Am 2. März 2005 erwarb er schließlich eine tschechische Fahrerlaubnis der Klasse B; in dem betreffenden Führerschein wurde als sein Wohnort Sokolov eingetragen. Zu der Zeit war er allerdings nach den Eintragungen des Einwohnermeldeamtes allein in Deutschland mit Wohnsitz gemeldet.
Nachdem der Beklagte von der tschechischen Fahrerlaubnis des Klägers Kenntnis erlangt hatte, ersuchte er zunächst das Kraftfahrtbundesamt um Ermittlungen dazu, wie es zu der Fahrerlaubniserteilung in Tschechien gekommen war. Nachdem er auf diesem Wege die näheren Umstände der Fahrerlaubniserteilung nicht hatte aufklären können, wandte er sich an das Gemeinsame Zentrum der deutsch-tschechischen Polizei- und Zollzusammenarbeit in Schwandorf, welches unter dem 29. Dezember 2008 mitteilte, dass der Kläger in der Tschechischen Republik nicht mit Wohnsitz gemeldet war und ist.
Daraufhin versah der Beklagte am 19. Januar 2009 den tschechischen Führer­schein des Klägers mit einem durchgestrichenen D, um kenntlich zu machen, dass der Kläger nicht berechtigt sei, in Deutschland am Straßenverkehr teilzunehmen.

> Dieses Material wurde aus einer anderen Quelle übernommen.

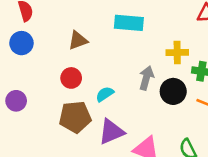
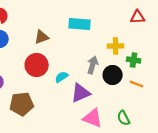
red circle: (71, 78) -> (37, 65), size x1.5
brown pentagon: (75, 117) -> (22, 104), moved
purple triangle: (111, 132) -> (81, 93), moved

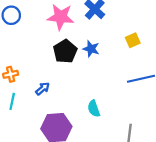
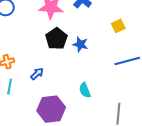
blue star: (91, 49) -> (80, 44), moved

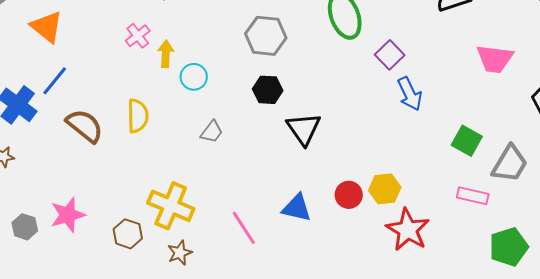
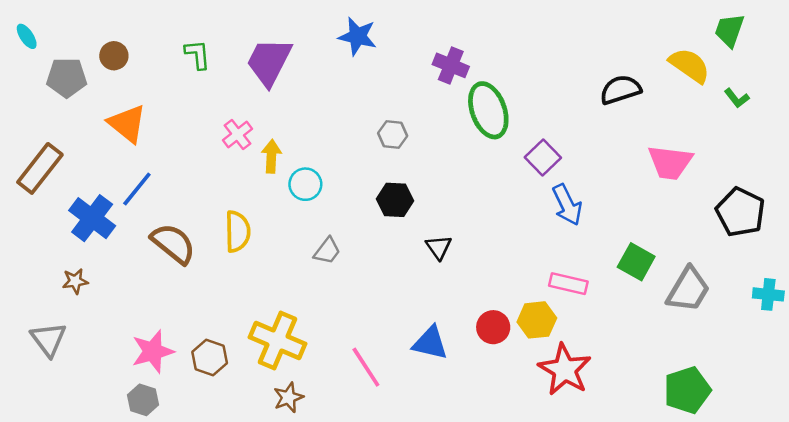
gray hexagon: (266, 36) -> (393, 135), size x0.6
black triangle: (304, 129) -> (439, 247), size x0.6
pink rectangle: (473, 196) -> (568, 284), moved
gray hexagon: (25, 227) -> (143, 400), moved
brown hexagon: (128, 234) -> (210, 357), moved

Am 22. Oktober 2009 hat der Kläger Klage erhoben und im Wesentlichen geltend gemacht: Es fehle an einer unbestreitbaren Information des den Führerschein ausstellenden EU-Mitgliedstaats, dass die Fahrerlaubnis unter Verstoß gegen das Wohnsitzerfordernis erteilt worden sei. So sei es bereits zweifelhaft, ob Auskünfte des Gemeinsamen Zentrums mit Auskünften der Tschechischen Republik gleich­gesetzt werden könnten. Im Übrigen gebe die Auskunft vom 29. Dezember 2008 nichts her für die Frage, ob er seinerzeit in Tschechien gewohnt habe oder nicht. Schließlich könne sich der Beklagte nicht einfach darüber hinwegsetzen, dass die tschechischen Behörden, an die sich das Kraftfahrtbundesamt gewandt gehabt habe, es bei der Fahrerlaubnis belassen hätten.
Entscheidungsgründe
Die Berufung ist zulässig, hat in der Sache aber keinen Erfolg.

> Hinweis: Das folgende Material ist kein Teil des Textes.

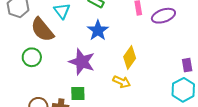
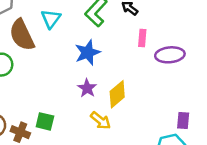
purple star: (82, 62) -> (87, 88), moved, size x0.6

Der Kläger kann nicht verlangen, dass der auf seinem tschechischen Führerschein angebrachte Vermerk der mangelnden Fahrberechtigung aufgrund dieser Fahr­erlaubnis in Deutschland entfernt wird und der Beklagte seine dahingehende Behauptung zurücknimmt. Beides entspricht nämlich der geltenden Rechtslage.